[Begin]

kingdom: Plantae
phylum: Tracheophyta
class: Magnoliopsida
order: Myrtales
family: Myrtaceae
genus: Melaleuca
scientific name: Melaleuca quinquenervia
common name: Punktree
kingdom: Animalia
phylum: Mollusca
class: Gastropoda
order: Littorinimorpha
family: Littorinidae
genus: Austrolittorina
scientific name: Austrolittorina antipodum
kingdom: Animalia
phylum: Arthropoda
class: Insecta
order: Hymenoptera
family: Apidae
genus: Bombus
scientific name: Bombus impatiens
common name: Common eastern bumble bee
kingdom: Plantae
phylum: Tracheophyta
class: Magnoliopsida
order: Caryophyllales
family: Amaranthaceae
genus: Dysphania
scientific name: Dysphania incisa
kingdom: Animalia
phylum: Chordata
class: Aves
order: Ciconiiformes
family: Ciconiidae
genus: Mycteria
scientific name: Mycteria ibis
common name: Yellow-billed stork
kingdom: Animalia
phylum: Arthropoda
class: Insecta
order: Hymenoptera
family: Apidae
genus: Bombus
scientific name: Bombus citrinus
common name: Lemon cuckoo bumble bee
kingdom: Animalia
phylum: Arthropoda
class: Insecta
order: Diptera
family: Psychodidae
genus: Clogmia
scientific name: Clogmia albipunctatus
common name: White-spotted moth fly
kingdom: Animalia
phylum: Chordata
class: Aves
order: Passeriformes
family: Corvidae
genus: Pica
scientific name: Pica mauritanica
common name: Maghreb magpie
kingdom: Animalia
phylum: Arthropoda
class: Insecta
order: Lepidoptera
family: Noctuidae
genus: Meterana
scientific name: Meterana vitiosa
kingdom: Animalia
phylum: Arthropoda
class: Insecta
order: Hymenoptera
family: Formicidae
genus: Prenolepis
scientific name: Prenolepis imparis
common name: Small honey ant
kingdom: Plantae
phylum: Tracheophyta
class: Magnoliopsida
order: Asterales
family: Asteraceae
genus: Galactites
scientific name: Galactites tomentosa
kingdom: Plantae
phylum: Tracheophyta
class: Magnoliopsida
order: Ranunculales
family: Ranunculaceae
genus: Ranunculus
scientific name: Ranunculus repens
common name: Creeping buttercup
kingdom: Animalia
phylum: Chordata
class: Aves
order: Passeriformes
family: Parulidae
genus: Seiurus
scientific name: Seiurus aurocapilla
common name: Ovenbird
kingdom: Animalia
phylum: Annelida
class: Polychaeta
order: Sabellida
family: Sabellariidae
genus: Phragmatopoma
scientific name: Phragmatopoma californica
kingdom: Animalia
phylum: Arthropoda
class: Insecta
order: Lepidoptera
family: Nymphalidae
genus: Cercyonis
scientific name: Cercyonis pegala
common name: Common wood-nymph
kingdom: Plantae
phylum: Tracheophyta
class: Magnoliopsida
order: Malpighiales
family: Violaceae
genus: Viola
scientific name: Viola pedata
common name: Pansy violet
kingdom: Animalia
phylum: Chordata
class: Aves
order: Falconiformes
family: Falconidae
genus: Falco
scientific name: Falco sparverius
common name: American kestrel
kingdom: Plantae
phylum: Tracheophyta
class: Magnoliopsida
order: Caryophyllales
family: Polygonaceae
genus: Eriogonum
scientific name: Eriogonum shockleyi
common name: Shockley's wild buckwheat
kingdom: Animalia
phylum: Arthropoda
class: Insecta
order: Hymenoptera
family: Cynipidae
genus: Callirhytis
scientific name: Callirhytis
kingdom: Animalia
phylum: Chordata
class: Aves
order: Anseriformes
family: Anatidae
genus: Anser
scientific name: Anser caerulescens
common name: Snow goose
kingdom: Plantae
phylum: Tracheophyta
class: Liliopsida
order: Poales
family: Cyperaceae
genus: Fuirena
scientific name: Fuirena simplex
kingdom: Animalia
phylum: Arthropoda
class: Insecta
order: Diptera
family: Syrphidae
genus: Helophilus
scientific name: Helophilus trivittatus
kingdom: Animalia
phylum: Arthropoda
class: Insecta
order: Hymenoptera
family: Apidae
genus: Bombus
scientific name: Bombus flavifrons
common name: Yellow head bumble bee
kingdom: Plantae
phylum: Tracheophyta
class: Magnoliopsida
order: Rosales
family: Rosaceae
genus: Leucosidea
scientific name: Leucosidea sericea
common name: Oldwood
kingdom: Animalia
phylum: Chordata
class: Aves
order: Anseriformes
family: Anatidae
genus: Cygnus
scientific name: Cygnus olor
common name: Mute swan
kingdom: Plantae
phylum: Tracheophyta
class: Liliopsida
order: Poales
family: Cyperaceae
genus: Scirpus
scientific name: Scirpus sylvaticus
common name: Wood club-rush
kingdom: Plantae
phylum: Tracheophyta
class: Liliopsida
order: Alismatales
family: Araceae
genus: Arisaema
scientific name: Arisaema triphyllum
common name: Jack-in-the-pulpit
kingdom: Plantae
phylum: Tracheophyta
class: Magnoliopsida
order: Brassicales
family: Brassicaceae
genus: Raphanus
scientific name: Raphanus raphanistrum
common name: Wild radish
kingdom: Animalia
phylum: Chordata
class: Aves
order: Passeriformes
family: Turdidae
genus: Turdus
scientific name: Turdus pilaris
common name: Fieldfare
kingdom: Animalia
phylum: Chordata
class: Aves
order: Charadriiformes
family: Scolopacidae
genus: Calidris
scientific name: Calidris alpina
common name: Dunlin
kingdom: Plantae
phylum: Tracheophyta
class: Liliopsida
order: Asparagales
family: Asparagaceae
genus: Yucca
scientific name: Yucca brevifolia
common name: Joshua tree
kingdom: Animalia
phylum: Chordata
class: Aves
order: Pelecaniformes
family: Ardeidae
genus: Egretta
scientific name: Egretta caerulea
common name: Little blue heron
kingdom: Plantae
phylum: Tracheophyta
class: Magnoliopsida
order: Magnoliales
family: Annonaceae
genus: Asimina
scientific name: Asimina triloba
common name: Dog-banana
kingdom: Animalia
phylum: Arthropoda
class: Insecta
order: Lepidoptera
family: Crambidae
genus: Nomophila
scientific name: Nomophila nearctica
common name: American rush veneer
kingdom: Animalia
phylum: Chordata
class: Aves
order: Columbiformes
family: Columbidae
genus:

[End]

STATED PROBLEM:
Put everything from the line containing "scientific name: Arisaema triphyllum" down to the end of the records into a numbered list, leaving out any blank lines.

FINAL ANSWER:
1. scientific name: Arisaema triphyllum
2. common name: Jack-in-the-pulpit
3. kingdom: Plantae
4. phylum: Tracheophyta
5. class: Magnoliopsida
6. order: Brassicales
7. family: Brassicaceae
8. genus: Raphanus
9. scientific name: Raphanus raphanistrum
10. common name: Wild radish
11. kingdom: Animalia
12. phylum: Chordata
13. class: Aves
14. order: Passeriformes
15. family: Turdidae
16. genus: Turdus
17. scientific name: Turdus pilaris
18. common name: Fieldfare
19. kingdom: Animalia
20. phylum: Chordata
21. class: Aves
22. order: Charadriiformes
23. family: Scolopacidae
24. genus: Calidris
25. scientific name: Calidris alpina
26. common name: Dunlin
27. kingdom: Plantae
28. phylum: Tracheophyta
29. class: Liliopsida
30. order: Asparagales
31. family: Asparagaceae
32. genus: Yucca
33. scientific name: Yucca brevifolia
34. common name: Joshua tree
35. kingdom: Animalia
36. phylum: Chordata
37. class: Aves
38. order: Pelecaniformes
39. family: Ardeidae
40. genus: Egretta
41. scientific name: Egretta caerulea
42. common name: Little blue heron
43. kingdom: Plantae
44. phylum: Tracheophyta
45. class: Magnoliopsida
46. order: Magnoliales
47. family: Annonaceae
48. genus: Asimina
49. scientific name: Asimina triloba
50. common name: Dog-banana
51. kingdom: Animalia
52. phylum: Arthropoda
53. class: Insecta
54. order: Lepidoptera
55. family: Crambidae
56. genus: Nomophila
57. scientific name: Nomophila nearctica
58. common name: American rush veneer
59. kingdom: Animalia
60. phylum: Chordata
61. class: Aves
62. order: Columbiformes
63. family: Columbidae
64. genus:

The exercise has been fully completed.